There are two scores given to each individual taking the test, a raw score and a percentile ranking. The raw score is a measure of how many questions (out of the 60 total) the individual answered correctly, and the percentile ranking is a relative performance score that indicates how the individual's score rates in relation to the scores of other people who have taken this particular mechanical aptitude test.

Average test scores for the Wiesen Test of Mechanical Aptitude were determined by giving the test to a sample of 1,817 workers aged 18 and older working in specific industrial occupations that were mentioned previously. Using this sample of workers, it was determined that the Wiesen Test of Mechanical Aptitude has very high reliability (statistics) (.97) in determining mechanical aptitude in relation to performance of mechanical occupations.

=== Bennett Test of Mechanical Comprehension ===

The Bennett Mechanical Comprehension Test (BMCT) is an assessment tool for measuring a candidate's ability to perceive and understand the relationship of physical forces and mechanical elements in practical situations. This aptitude is important in jobs and training programs that require the understanding and application of mechanical principles.
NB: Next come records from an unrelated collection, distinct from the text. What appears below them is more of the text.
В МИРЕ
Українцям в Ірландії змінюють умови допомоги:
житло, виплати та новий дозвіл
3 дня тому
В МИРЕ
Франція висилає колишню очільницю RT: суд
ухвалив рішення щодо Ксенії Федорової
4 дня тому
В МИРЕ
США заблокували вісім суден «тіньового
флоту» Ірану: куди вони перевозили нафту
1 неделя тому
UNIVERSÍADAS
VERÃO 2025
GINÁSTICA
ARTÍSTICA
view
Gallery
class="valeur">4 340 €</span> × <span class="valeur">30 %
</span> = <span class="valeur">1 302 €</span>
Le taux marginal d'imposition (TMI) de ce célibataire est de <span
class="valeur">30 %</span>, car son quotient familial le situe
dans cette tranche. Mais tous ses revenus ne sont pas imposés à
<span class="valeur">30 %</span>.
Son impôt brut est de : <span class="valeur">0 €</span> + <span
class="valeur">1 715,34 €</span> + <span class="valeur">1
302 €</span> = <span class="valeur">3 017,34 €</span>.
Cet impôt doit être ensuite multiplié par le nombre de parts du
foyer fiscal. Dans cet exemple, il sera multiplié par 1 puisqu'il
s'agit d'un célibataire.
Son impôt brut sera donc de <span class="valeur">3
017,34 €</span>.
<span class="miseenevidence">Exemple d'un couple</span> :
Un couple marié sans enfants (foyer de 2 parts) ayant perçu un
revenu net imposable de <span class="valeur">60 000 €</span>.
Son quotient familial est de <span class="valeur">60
The current BMCT Forms, S and T, have been used to predict performance in a variety of vocational and technical training settings and have been popular selection tools for mechanical, technical, engineering, and similar occupations for many years.

The BMCT is composed of 68 items, 30-minute time limited test, that are illustrations of simple, encountered mechanisms used in many different mechanisms. It is not considered a speeded time test, but a timed power test and the cut scores will provide the different job requirements for employers. The reading and exercise level of concentration for this test is below or at a sixth-grade reading level.

In current studies of internal consistency reliability, the range of estimates were compared from previous studies and found out the range was from .84 to .92. So this shows a high reliable consistency when taking and measuring the BMCT. Muchinsky (1993) evaluated the relationships between the BMCT, a general mental ability test, and an aptitude classification test focused on mechanics, and supervisory ratings of overall performance for 192 manufacturing employees. Of the three tests, he found the BMCT to be the best single predictor of job performance (r = .38, p < .01). He also found that the incremental gain in predictability from the other tests was not significant.

From a current employer standpoint, these people are typically using cognitive ability tests, aptitude tests, personality tests etc. And the BMCT has been used for positions such as electrical and mechanical positions. Also companies will use these tests for computer operators and operators in manufacturing. This test can also help eliminate any issues or variables to employers about who may need further training and instruction or not. This test will help show employers who is a master of the trade they are applying for, and will also highlight the applicants who still have some "catching up" to do.

=== Stenquist Test of Mechanical Aptitude ===

The Stenquist Test consist of a series of problems presented in the form of pictures, where each respondent would try to determine which picture assimilates better with another group of pictures. The pictures are mostly common mechanical objects which do not have an affiliation with a particular trade or profession, nor does the visuals require any prior experience or knowledge. Other variations of the test are used to examine a person's keen perception of mechanical objects and their ability to reason out a mechanical problem. For example, The Stenquist Mechanical Assemblying Test Series III, which was created for young males, consisted of physical mechanical parts for the boys to individually construct items with.